__Exercise directions__. Output each line of all the records below as a JSON list of strings, with one string per line and no blank lines. Omit the pictures from the output.

Stored items:

** START **

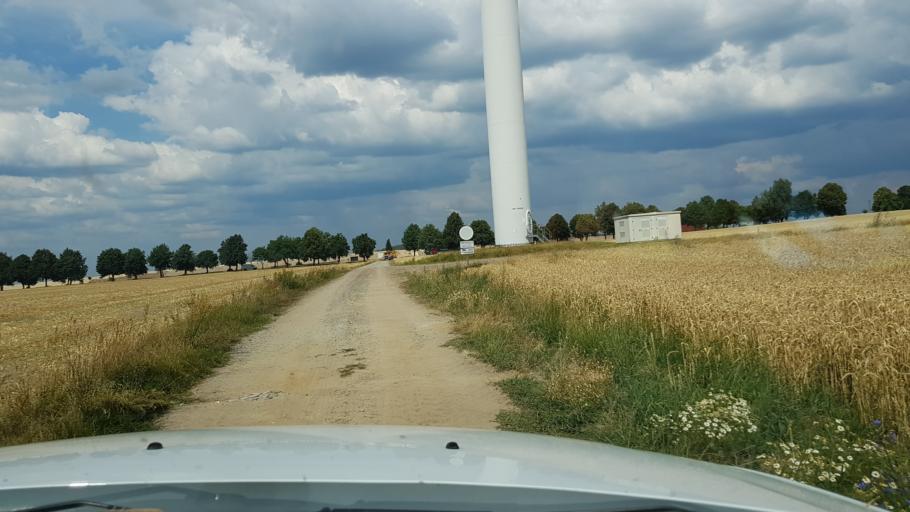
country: PL
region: West Pomeranian Voivodeship
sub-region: Powiat walecki
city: Walcz
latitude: 53.2512
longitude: 16.5153
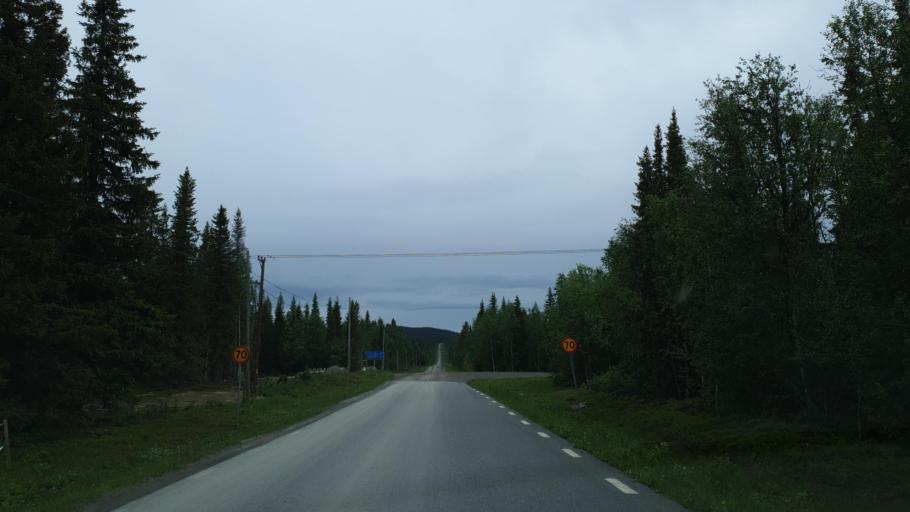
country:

** END **

__Complete response__.
[
  "country: PL",
  "region: West Pomeranian Voivodeship",
  "sub-region: Powiat walecki",
  "city: Walcz",
  "latitude: 53.2512",
  "longitude: 16.5153",
  "country:"
]